The origin of the remarkable Iron Pillar, part of the world-heritage-listed Qutub funerary complex in India’s Delhi, is lost to time.
All sorts of ideas have been put forward over the decades.
Evidence of a lost prehistoric civilisation?
Proof of an ancient super-race?
Alien intervention?
A fingerprint of the gods?
Turns out, it’s just human ingenuity learnt from the “school of hard knocks”.
But it took more than a century for modern science to figure out the properties that give its iron – a material that rapidly rusts away when exposed to the elements – its uniquely resistant character.
A new study has pulled together all the evidence extracted from its structure in a bid to understand the complex chemistry at work beneath its dull grey surface and cast new light on how it was made.
“The pillar, renowned for its craftsmanship, flawless surface and resistance to corrosion behaviour, is a prominent monument demonstrating an indisputable record of the ancient Indian metallurgical and engineering marvel,” the researchers write.
Ancient origins
“In the center of the mosque is the awe-inspiring column of which nobody knows of what metal it is constructed,” the traveller Ibn Battista wrote of his visit to Delhi about 1333 AD. “One of their learned men told me that it is called “Haft Jûsh”, which means ‘seven metals’, and that it is composed of these seven. A part of this column, of a finger’s length, has been polished, and this polished part gives out a brilliant gleam. Iron makes no impression on it.”
It stands about 7.3m tall and 41.6cm in diameter at its base, tapering to about 30.5cm with the ornamental structure at its top. It’s made of solid wrought iron weighing 6.5 tonnes.
And it has been dragged across India several times over the centuries as loot from battles of conquest.

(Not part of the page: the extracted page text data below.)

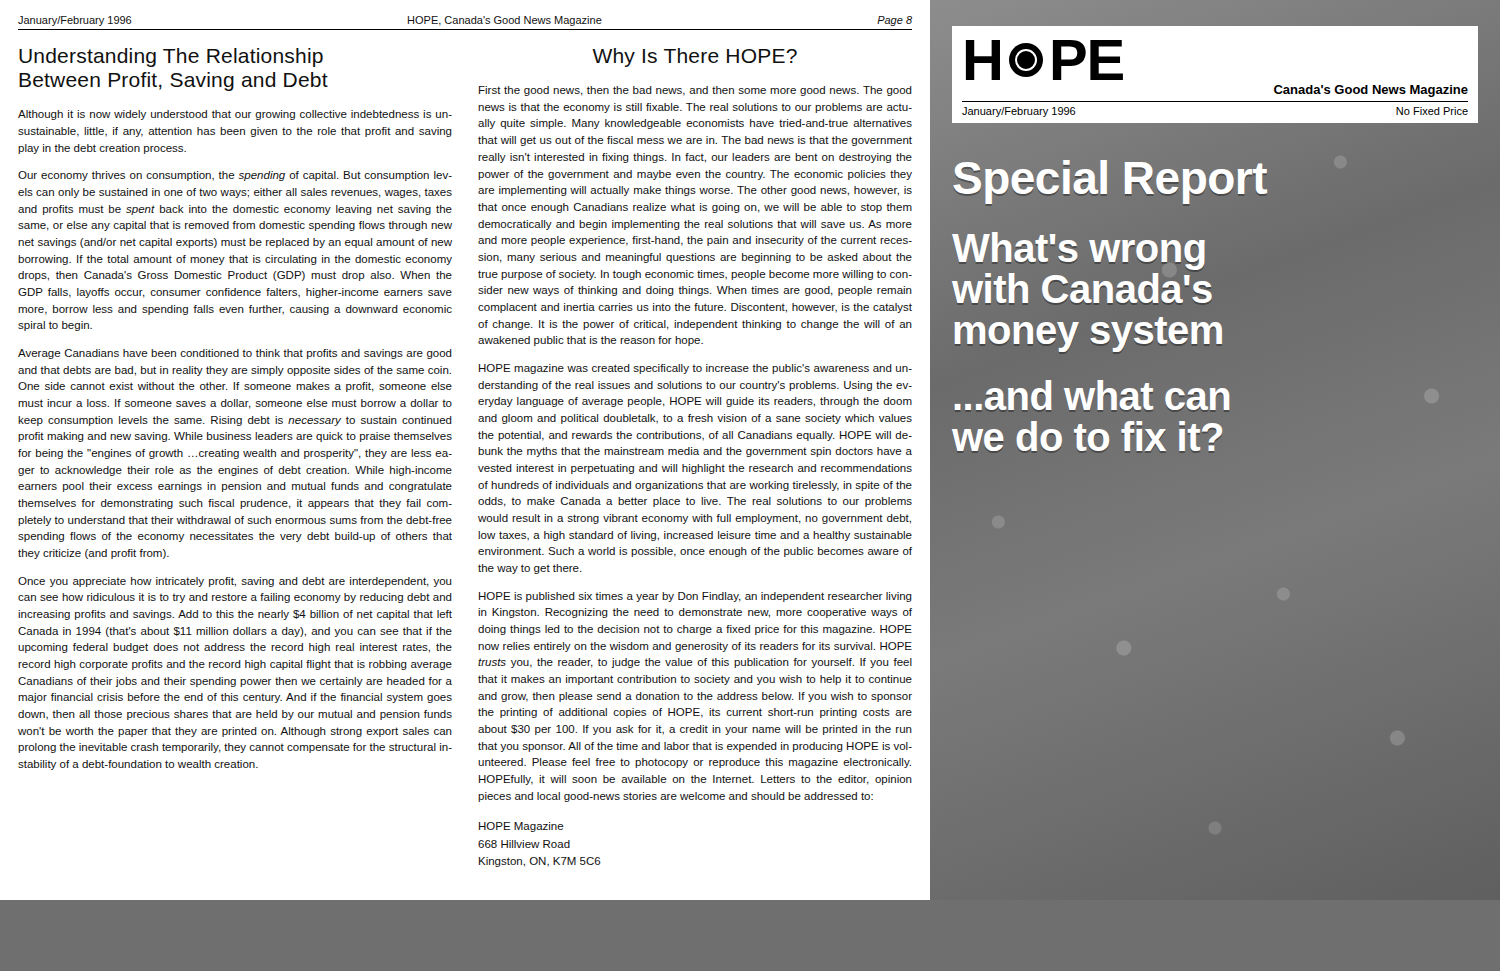January/February 1996 HOPE, Canada's Good News Magazine Page 8
Understanding The Relationship
Between Profit, Saving and Debt
Although it is now widely understood that our growing collective indebtedness is unsustainable, little, if any, attention has been given to the role that profit and saving play in the debt creation process.
Our economy thrives on consumption, the spending of capital. But consumption levels can only be sustained in one of two ways; either all sales revenues, wages, taxes and profits must be spent back into the domestic economy leaving net saving the same, or else any capital that is removed from domestic spending flows through new net savings (and/or net capital exports) must be replaced by an equal amount of new borrowing. If the total amount of money that is circulating in the domestic economy drops, then Canada's Gross Domestic Product (GDP) must drop also. When the GDP falls, layoffs occur, consumer confidence falters, higher-income earners save more, borrow less and spending falls even further, causing a downward economic spiral to begin.
Average Canadians have been conditioned to think that profits and savings are good and that debts are bad, but in reality they are simply opposite sides of the same coin. One side cannot exist without the other. If someone makes a profit, someone else must incur a loss. If someone saves a dollar, someone else must borrow a dollar to keep consumption levels the same. Rising debt is necessary to sustain continued profit making and new saving. While business leaders are quick to praise themselves for being the "engines of growth …creating wealth and prosperity", they are less eager to acknowledge their role as the engines of debt creation. While high-income earners pool their excess earnings in pension and mutual funds and congratulate themselves for demonstrating such fiscal prudence, it appears that they fail completely to understand that their withdrawal of such enormous sums from the debt-free spending flows of the economy necessitates the very debt build-up of others that they criticize (and profit from).
Once you appreciate how intricately profit, saving and debt are interdependent, you can see how ridiculous it is to try and restore a failing economy by reducing debt and increasing profits and savings. Add to this the nearly $4 billion of net capital that left Canada in 1994 (that's about $11 million dollars a day), and you can see that if the upcoming federal budget does not address the record high real interest rates, the record high corporate profits and the record high capital flight that is robbing average Canadians of their jobs and their spending power then we certainly are headed for a major financial crisis before the end of this century. And if the financial system goes down, then all those precious shares that are held by our mutual and pension funds won't be worth the paper that they are printed on. Although strong export sales can prolong the inevitable crash temporarily, they cannot compensate for the structural instability of a debt-foundation to wealth creation.
Why Is There HOPE?
First the good news, then the bad news, and then some more good news. The good news is that the economy is still fixable. The real solutions to our problems are actually quite simple. Many knowledgeable economists have tried-and-true alternatives that will get us out of the fiscal mess we are in. The bad news is that the government really isn't interested in fixing things. In fact, our leaders are bent on destroying the power of the government and maybe even the country. The economic policies they are implementing will actually make things worse. The other good news, however, is that once enough Canadians realize what is going on, we will be able to stop them democratically and begin implementing the real solutions that will save us. As more and more people experience, first-hand, the pain and insecurity of the current recession, many serious and meaningful questions are beginning to be asked about the true purpose of society. In tough economic times, people become more willing to consider new ways of thinking and doing things. When times are good, people remain complacent and inertia carries us into the future. Discontent, however, is the catalyst of change. It is the power of critical, independent thinking to change the will of an awakened public that is the reason for hope.
HOPE magazine was created specifically to increase the public's awareness and understanding of the real issues and solutions to our country's problems. Using the everyday language of average people, HOPE will guide its readers, through the doom and gloom and political doubletalk, to a fresh vision of a sane society which values the potential, and rewards the contributions, of all Canadians equally. HOPE will debunk the myths that the mainstream media and the government spin doctors have a vested interest in perpetuating and will highlight the research and recommendations of hundreds of individuals and organizations that are working tirelessly, in spite of the odds, to make Canada a better place to live. The real solutions to our problems would result in a strong vibrant economy with full employment, no government debt, low taxes, a high standard of living, increased leisure time and a healthy sustainable environment. Such a world is possible, once enough of the public becomes aware of the way to get there.
HOPE is published six times a year by Don Findlay, an independent researcher living in Kingston. Recognizing the need to demonstrate new, more cooperative ways of doing things led to the decision not to charge a fixed price for this magazine. HOPE now relies entirely on the wisdom and generosity of its readers for its survival. HOPE trusts you, the reader, to judge the value of this publication for yourself. If you feel that it makes an important contribution to society and you wish to help it to continue and grow, then please send a donation to the address below. If you wish to sponsor the printing of additional copies of HOPE, its current short-run printing costs are about $30 per 100. If you ask for it, a credit in your name will be printed in the run that you sponsor. All of the time and labor that is expended in producing HOPE is volunteered. Please feel free to photocopy or reproduce this magazine electronically. HOPEfully, it will soon be available on the Internet. Letters to the editor, opinion pieces and local good-news stories are welcome and should be addressed to:
HOPE Magazine
668 Hillview Road
Kingston, ON, K7M 5C6
H PE
Canada's Good News Magazine
January/February 1996 No Fixed Price
Special Report
What's wrong
with Canada's
money system
...and what can
we do to fix it?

One account states that the Delhi-based Sultan Iltutmish had the Iron Pillar removed after sacking the Hindu city of Madhya Pradesh in 1228 AD.
Another tradition describes the Hindu Tomara Dynasty king Anangapala II taking it as a trophy of war and moving it to Delhi in around 1050AD. But the pillar itself is much older than that.

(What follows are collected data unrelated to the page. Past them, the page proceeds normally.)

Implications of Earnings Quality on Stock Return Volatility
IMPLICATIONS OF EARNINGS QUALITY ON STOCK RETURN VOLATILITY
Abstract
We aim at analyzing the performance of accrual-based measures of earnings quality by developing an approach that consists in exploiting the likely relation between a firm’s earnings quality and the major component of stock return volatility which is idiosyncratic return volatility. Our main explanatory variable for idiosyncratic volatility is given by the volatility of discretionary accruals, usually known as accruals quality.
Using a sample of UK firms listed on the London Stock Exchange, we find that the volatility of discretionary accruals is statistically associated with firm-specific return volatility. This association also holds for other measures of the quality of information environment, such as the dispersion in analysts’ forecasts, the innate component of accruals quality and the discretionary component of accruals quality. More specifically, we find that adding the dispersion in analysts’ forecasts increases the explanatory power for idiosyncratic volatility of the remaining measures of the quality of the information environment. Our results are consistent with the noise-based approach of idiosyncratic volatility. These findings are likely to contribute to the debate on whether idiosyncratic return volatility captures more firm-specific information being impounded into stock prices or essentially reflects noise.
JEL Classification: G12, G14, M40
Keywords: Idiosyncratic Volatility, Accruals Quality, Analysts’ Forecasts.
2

Several inscriptions have been etched on its surface. The oldest – a six-line verse – is in the ancient Indian language Brahmi. It names a king called Chandra.
Was this the Gupta Dynasty King Chandragupta II Vikramaditya (375 to 415AD)?
Or Emperor Chandragupta Maurya (350 to 295 BC)?
Researchers say the poetic writing style and form of Sanskrit text used in the inscription are most likely from the reign of the Gupta king.
The inscription describes Chandra dedicating the pillar as a “Vishnudhvaja” – a banner pole for the god Vishnu – and erecting it at a site named “Vishnupada” (translating to “a hill with the footprint of God Viṣṇu”).
Where this was remains uncertain. Though it is generally argued to have been among the Udayagiri cave temples in Madhya Pradesh.
Metallurgical marvel
India’s ancient metal smiths purified their ironwork to a remarkable 98 per cent. Exactly how they did so was a closely guarded secret, jealously protected by a few communities and handed down through generations of the same families.
“The tribal people of Odisha produce iron from locally available raw materials using primitive processing methods dates back at least to 1300 BC to 1200 BC, which continued well into the 19th century AD,” an Odisha province report reads.
The new critical review of the Iron Pillar’s properties by Assistant Professor Nityananda Agasti and Professor Balaram Pani finds these metal smiths extracted the iron from iron ore using charcoal furnaces.
The 1400C these generated was not hot enough to entirely melt the metal. Instead, it was extracted as a “soft spongy mass which was hammered to be shaped into the desired objects”.
Lumps of this spongy iron were laid out and hammered repeatedly to separate the fluidic slag (mineral impurities) and formed into a sequence of “pancake” shapes.
“The heated iron pancakes were then placed one over another, and both were joined by hammering using hand-held hammers,” the study states.
Microstructural analysis of this forged iron structure has revealed a remarkable convergence of properties that results in resistance to corrosion.
The hammering did not remove the slag evenly. This left a patchwork of tiny, phosphorus-rich slag particles spaced among the iron.
This creates a distributive network of anode-cathode electrical conductors and triggers a series of chemical reactions.
“The corrosion resistant property of the sample of Iron Pillar in Delhi was mainly due to the mode of its fabrication resulting in high slag inclusions dispersed in three dimensions around the metal,” the study says.
“The P (phosphorus) present in FePO4 (ferric phosphate) is oxidized to phosphate which acts as an inhibitor and promotes the formation of protective oxide films for preventing corrosion.
“The protective film on the pillar decreases the corrosion rate from 0.395 mm to 0.040 mm per year.”